**Page extract:**
Start

Meanwhile, the Gujarat government on Monday called a meeting between a ministerial committee set up by Chief Minister Anandiben Patel and leaders of Patidar groups to chalk out a possible solution to the nine-month agitation demanding reservation for the community in government jobs and educational institutions under the Other Backward Class (OBC) category.
After the meeting that lasted for over three hours, minister Nitin Patel who heads the committee told reporters that the meeting "covered a lot of ground" and a settlement was "on the cards".
Pointing out that measures like facilities to the farming community, expansion of educational facilities in the rural areas and many others raised by the Sardar Patel Group and Patidar Anamat Andolan Samiti (PAAS) had already been initiated in the current budget, Patel said other issues would be discussed with Chief Minister Anandiben Patel and "if necessary with the central government leaders" before taking a final decision on the reservation demand.
When contacted, PAAS and SPG spokespersons Varun Patel and Purvin Patel, respectively, said those who attended the meeting had nothing to with the Patel agitation and were the "hand-maidens of the government who are not interesting in a solution".
"The government has done nothing but holding irrelevant meetings through the last nine months," Purvin Patel said.
Varun Patel asserted that these so-called leaders who attended the meeting were with the government and not with the community.

End

(Dataset rows)
Start

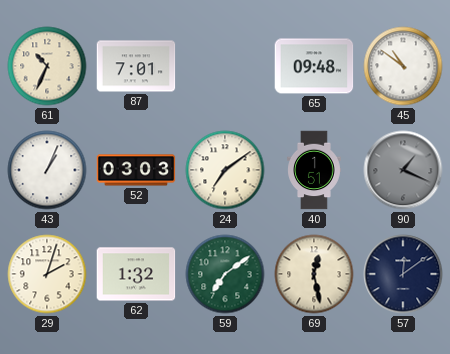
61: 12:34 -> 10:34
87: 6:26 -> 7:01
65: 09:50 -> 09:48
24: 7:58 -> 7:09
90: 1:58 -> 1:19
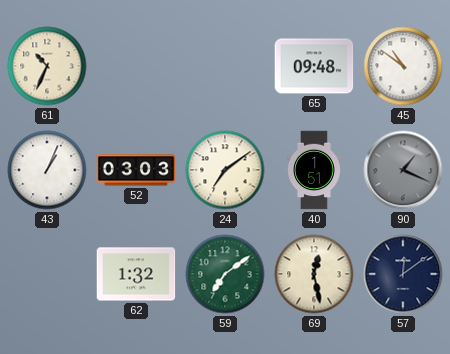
87: 7:01 -> none
29: 2:03 -> none
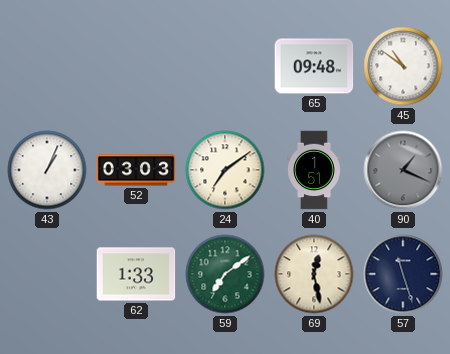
61: 10:34 -> none
62: 1:32 -> 1:33
57: 12:09 -> 11:27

End

According to the news excerpt on the Patidar reservation agitation, how long did the meeting between the ministerial committee and the Patidar group leaders last?

**Expected answer:** Over three hours.